I recently tweeted that he should have resigned. At first I thought he was probably the most authoritative of ministers in briefings. So he became obsessed with testing without understanding why you do it, from research, to testing, to isolation and support – you need everything to make it work. But ultimately, I think decisions are made with private companies like Serco and Deloitte, and with this total disaster in Leicester where they can’t get the data because the private sector doesn’t share it – I think it’s almost negligent. And the decision to bypass PHE rather than strengthen it and strengthen links with primary care has been regrettable.

How do you see the virus reproducing from here?
I invited a modeler to Indie Sage, one of the best neuroscientists in the world, a UCL professor named Karl Friston. Makes brain wave models. A total genius. He has come up with a totally different approach to modeling by Neil Ferguson and Adam Kucharski, who are excellent epidemiologists. Do you think the herd immunity level to stop this epidemic is probably much lower than 60%. Do you think it is around 25-30%. What he says is that about half of the population is seized or protected, so it is not exposed. Up to half the others are not as sensitive as children because they have good mucosal immunity. And others may have symptoms but don’t transmit them very easily. We have just sent a letter to Hand about this. If our assumptions are right, this could mean that this crisis ends sooner than we expect. But coronavirus will not be eradicated without a vaccine.

There has been much speculation about the change in society after Covid-19. Do you think it will happen and how would you like it to manifest?
I hope.
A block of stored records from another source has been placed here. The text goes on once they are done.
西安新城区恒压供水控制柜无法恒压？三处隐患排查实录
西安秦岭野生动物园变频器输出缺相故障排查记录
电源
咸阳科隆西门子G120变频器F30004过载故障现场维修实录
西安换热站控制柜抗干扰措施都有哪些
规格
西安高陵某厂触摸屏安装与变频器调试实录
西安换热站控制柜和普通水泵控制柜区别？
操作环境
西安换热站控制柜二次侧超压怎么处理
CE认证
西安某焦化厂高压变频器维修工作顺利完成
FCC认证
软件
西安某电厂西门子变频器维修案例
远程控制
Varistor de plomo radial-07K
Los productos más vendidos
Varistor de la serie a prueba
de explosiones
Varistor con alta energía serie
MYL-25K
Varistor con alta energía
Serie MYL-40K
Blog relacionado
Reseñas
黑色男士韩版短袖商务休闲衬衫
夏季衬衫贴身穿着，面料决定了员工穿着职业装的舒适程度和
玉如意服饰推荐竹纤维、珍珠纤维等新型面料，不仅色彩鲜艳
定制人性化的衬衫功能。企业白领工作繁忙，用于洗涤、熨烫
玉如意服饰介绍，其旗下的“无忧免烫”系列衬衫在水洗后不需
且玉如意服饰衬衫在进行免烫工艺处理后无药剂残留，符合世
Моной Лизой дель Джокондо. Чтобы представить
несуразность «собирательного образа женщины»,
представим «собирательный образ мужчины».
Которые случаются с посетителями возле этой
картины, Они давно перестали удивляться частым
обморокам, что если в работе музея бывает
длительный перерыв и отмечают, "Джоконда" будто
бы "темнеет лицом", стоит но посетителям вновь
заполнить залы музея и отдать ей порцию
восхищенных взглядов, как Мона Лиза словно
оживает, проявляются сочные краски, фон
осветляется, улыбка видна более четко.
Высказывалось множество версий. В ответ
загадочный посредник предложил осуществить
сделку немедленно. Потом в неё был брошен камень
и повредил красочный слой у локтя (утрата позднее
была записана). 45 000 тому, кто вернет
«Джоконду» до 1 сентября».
Although I am a pediatrician and most of my work is concerned with community health in low-income countries, I have been pretty involved in climate change for the past 10 years. I am co-chair of Lancet’s countdown on climate change and health. I was flying too much and I always felt when I was at WHO that there was no need to do it. I know that Zoom can guide you around the curve but we did everything in Indie Sage on Zoom. And it has been incredibly productive. My fear is that within a couple of years, if everything settles down or we have a vaccine, things will go back to where they were. But the climate crisis is much more serious and we have so little time to do it well.